• _WHAT THE TASK REQUIRES_: The line containing "X105854500Y-95313500D01*" and every line after it, through the last line of the records, are to be transcribed exactly, and nothing else.

[[ RECORDED INFORMATION, beginning ]]

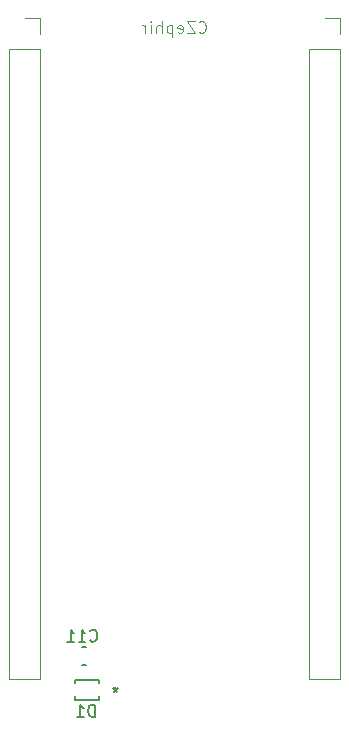
<source format=gbr>
%TF.GenerationSoftware,KiCad,Pcbnew,8.0.8*%
%TF.CreationDate,2025-02-25T12:41:36-05:00*%
%TF.ProjectId,pcb1,70636231-2e6b-4696-9361-645f70636258,rev?*%
%TF.SameCoordinates,Original*%
%TF.FileFunction,Legend,Bot*%
%TF.FilePolarity,Positive*%
%FSLAX46Y46*%
G04 Gerber Fmt 4.6, Leading zero omitted, Abs format (unit mm)*
G04 Created by KiCad (PCBNEW 8.0.8) date 2025-02-25 12:41:36*
%MOMM*%
%LPD*%
G01*
G04 APERTURE LIST*
%ADD10C,0.100000*%
%ADD11C,0.150000*%
%ADD12C,0.152400*%
%ADD13C,0.120000*%
G04 APERTURE END LIST*
D10*
X116324687Y-40477180D02*
X116372306Y-40524800D01*
X116372306Y-40524800D02*
X116515163Y-40572419D01*
X116515163Y-40572419D02*
X116610401Y-40572419D01*
X116610401Y-40572419D02*
X116753258Y-40524800D01*
X116753258Y-40524800D02*
X116848496Y-40429561D01*
X116848496Y-40429561D02*
X116896115Y-40334323D01*
X116896115Y-40334323D02*
X116943734Y-40143847D01*
X116943734Y-40143847D02*
X116943734Y-40000990D01*
X116943734Y-40000990D02*
X116896115Y-39810514D01*
X116896115Y-39810514D02*
X116848496Y-39715276D01*
X116848496Y-39715276D02*
X116753258Y-39620038D01*
X116753258Y-39620038D02*
X116610401Y-39572419D01*
X116610401Y-39572419D02*
X116515163Y-39572419D01*
X116515163Y-39572419D02*
X116372306Y-39620038D01*
X116372306Y-39620038D02*
X116324687Y-39667657D01*
X115991353Y-39572419D02*
X115324687Y-39572419D01*
X115324687Y-39572419D02*
X115991353Y-40572419D01*
X115991353Y-40572419D02*
X115324687Y-40572419D01*
X114562782Y-40524800D02*
X114658020Y-40572419D01*
X114658020Y-40572419D02*
X114848496Y-40572419D01*
X114848496Y-40572419D02*
X114943734Y-40524800D01*
X114943734Y-40524800D02*
X114991353Y-40429561D01*
X114991353Y-40429561D02*
X114991353Y-40048609D01*
X114991353Y-40048609D02*
X114943734Y-39953371D01*
X114943734Y-39953371D02*
X114848496Y-39905752D01*
X114848496Y-39905752D02*
X114658020Y-39905752D01*
X114658020Y-39905752D02*
X114562782Y-39953371D01*
X114562782Y-39953371D02*
X114515163Y-40048609D01*
X114515163Y-40048609D02*
X114515163Y-40143847D01*
X114515163Y-40143847D02*
X114991353Y-40239085D01*
X114086591Y-39905752D02*
X114086591Y-40905752D01*
X114086591Y-39953371D02*
X113991353Y-39905752D01*
X113991353Y-39905752D02*
X113800877Y-39905752D01*
X113800877Y-39905752D02*
X113705639Y-39953371D01*
X113705639Y-39953371D02*
X113658020Y-40000990D01*
X113658020Y-40000990D02*
X113610401Y-40096228D01*
X113610401Y-40096228D02*
X113610401Y-40381942D01*
X113610401Y-40381942D02*
X113658020Y-40477180D01*
X113658020Y-40477180D02*
X113705639Y-40524800D01*
X113705639Y-40524800D02*
X113800877Y-40572419D01*
X113800877Y-40572419D02*
X113991353Y-40572419D01*
X113991353Y-40572419D02*
X114086591Y-40524800D01*
X113181829Y-40572419D02*
X113181829Y-39572419D01*
X112753258Y-40572419D02*
X112753258Y-40048609D01*
X112753258Y-40048609D02*
X112800877Y-39953371D01*
X112800877Y-39953371D02*
X112896115Y-39905752D01*
X112896115Y-39905752D02*
X113038972Y-39905752D01*
X113038972Y-39905752D02*
X113134210Y-39953371D01*
X113134210Y-39953371D02*
X113181829Y-40000990D01*
X112277067Y-40572419D02*
X112277067Y-39905752D01*
X112277067Y-39572419D02*
X112324686Y-39620038D01*
X112324686Y-39620038D02*
X112277067Y-39667657D01*
X112277067Y-39667657D02*
X112229448Y-39620038D01*
X112229448Y-39620038D02*
X112277067Y-39572419D01*
X112277067Y-39572419D02*
X112277067Y-39667657D01*
X111800877Y-40572419D02*
X111800877Y-39905752D01*
X111800877Y-40096228D02*
X111753258Y-40000990D01*
X111753258Y-40000990D02*
X111705639Y-39953371D01*
X111705639Y-39953371D02*
X111610401Y-39905752D01*
X111610401Y-39905752D02*
X111515163Y-39905752D01*
D11*
X107538094Y-98454819D02*
X107538094Y-97454819D01*
X107538094Y-97454819D02*
X107299999Y-97454819D01*
X107299999Y-97454819D02*
X107157142Y-97502438D01*
X107157142Y-97502438D02*
X107061904Y-97597676D01*
X107061904Y-97597676D02*
X107014285Y-97692914D01*
X107014285Y-97692914D02*
X106966666Y-97883390D01*
X106966666Y-97883390D02*
X106966666Y-98026247D01*
X106966666Y-98026247D02*
X107014285Y-98216723D01*
X107014285Y-98216723D02*
X107061904Y-98311961D01*
X107061904Y-98311961D02*
X107157142Y-98407200D01*
X107157142Y-98407200D02*
X107299999Y-98454819D01*
X107299999Y-98454819D02*
X107538094Y-98454819D01*
X106014285Y-98454819D02*
X106585713Y-98454819D01*
X106299999Y-98454819D02*
X106299999Y-97454819D01*
X106299999Y-97454819D02*
X106395237Y-97597676D01*
X106395237Y-97597676D02*
X106490475Y-97692914D01*
X106490475Y-97692914D02*
X106585713Y-97740533D01*
X109279999Y-95924819D02*
X109279999Y-96162914D01*
X109518094Y-96067676D02*
X109279999Y-96162914D01*
X109279999Y-96162914D02*
X109041904Y-96067676D01*
X109422856Y-96353390D02*
X109279999Y-96162914D01*
X109279999Y-96162914D02*
X109137142Y-96353390D01*
X107119657Y-92002780D02*
X107167276Y-92050400D01*
X107167276Y-92050400D02*
X107310133Y-92098019D01*
X107310133Y-92098019D02*
X107405371Y-92098019D01*
X107405371Y-92098019D02*
X107548228Y-92050400D01*
X107548228Y-92050400D02*
X107643466Y-91955161D01*
X107643466Y-91955161D02*
X107691085Y-91859923D01*
X107691085Y-91859923D02*
X107738704Y-91669447D01*
X107738704Y-91669447D02*
X107738704Y-91526590D01*
X107738704Y-91526590D02*
X107691085Y-91336114D01*
X107691085Y-91336114D02*
X107643466Y-91240876D01*
X107643466Y-91240876D02*
X107548228Y-91145638D01*
X107548228Y-91145638D02*
X107405371Y-91098019D01*
X107405371Y-91098019D02*
X107310133Y-91098019D01*
X107310133Y-91098019D02*
X107167276Y-91145638D01*
X107167276Y-91145638D02*
X107119657Y-91193257D01*
X106167276Y-92098019D02*
X106738704Y-92098019D01*
X106452990Y-92098019D02*
X106452990Y-91098019D01*
X106452990Y-91098019D02*
X106548228Y-91240876D01*
X106548228Y-91240876D02*
X106643466Y-91336114D01*
X106643466Y-91336114D02*
X106738704Y-91383733D01*
X105214895Y-92098019D02*
X105786323Y-92098019D01*
X105500609Y-92098019D02*
X105500609Y-91098019D01*
X105500609Y-91098019D02*
X105595847Y-91240876D01*
X105595847Y-91240876D02*
X105691085Y-91336114D01*
X105691085Y-91336114D02*
X105786323Y-91383733D01*
D12*
%TO.C,D1*%
X105854500Y-95313500D02*
X105854500Y-95590360D01*
X105854500Y-96738440D02*
X105854500Y-97015300D01*
X105854500Y-97015300D02*
X107911900Y-97015300D01*
X107911900Y-95313500D02*
X105854500Y-95313500D01*
X107911900Y-95590360D02*
X107911900Y-95313500D01*
X107911900Y-97015300D02*
X107911900Y-96738440D01*
D13*
%TO.C,J3*%
X125670000Y-41910000D02*
X128330000Y-41910000D01*
X125670000Y-95310000D02*
X125670000Y-41910000D01*
X125670000Y-95310000D02*
X128330000Y-95310000D01*
X127000000Y-39310000D02*
X128330000Y-39310000D01*
X128330000Y-39310000D02*
X128330000Y-40640000D01*
X128330000Y-95310000D02*
X128330000Y-41910000D01*
%TO.C,J2*%
X100270000Y-41910000D02*
X102930000Y-41910000D01*
X100270000Y-95310000D02*
X100270000Y-41910000D01*
X100270000Y-95310000D02*
X102930000Y-95310000D01*
X101600000Y-39310000D02*
X102930000Y-39310000D01*
X102930000Y-39310000D02*
X102930000Y-40640000D01*
X102930000Y-95310000D02*
X102930000Y-41910000D01*
D12*
%TO.C,C11*%
X106441450Y-94068900D02*
X106816950Y-94068900D01*
X106816950Y-92570300D02*
X106441450Y-92570300D01*
%TD*%
M02*

</source>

[[ RECORDED INFORMATION, end ]]

• _RESPONSE AREA_:
X105854500Y-95313500D01*
X107911900Y-95590360D02*
X107911900Y-95313500D01*
X107911900Y-97015300D02*
X107911900Y-96738440D01*
D13*
%TO.C,J3*%
X125670000Y-41910000D02*
X128330000Y-41910000D01*
X125670000Y-95310000D02*
X125670000Y-41910000D01*
X125670000Y-95310000D02*
X128330000Y-95310000D01*
X127000000Y-39310000D02*
X128330000Y-39310000D01*
X128330000Y-39310000D02*
X128330000Y-40640000D01*
X128330000Y-95310000D02*
X128330000Y-41910000D01*
%TO.C,J2*%
X100270000Y-41910000D02*
X102930000Y-41910000D01*
X100270000Y-95310000D02*
X100270000Y-41910000D01*
X100270000Y-95310000D02*
X102930000Y-95310000D01*
X101600000Y-39310000D02*
X102930000Y-39310000D01*
X102930000Y-39310000D02*
X102930000Y-40640000D01*
X102930000Y-95310000D02*
X102930000Y-41910000D01*
D12*
%TO.C,C11*%
X106441450Y-94068900D02*
X106816950Y-94068900D01*
X106816950Y-92570300D02*
X106441450Y-92570300D01*
%TD*%
M02*

</source>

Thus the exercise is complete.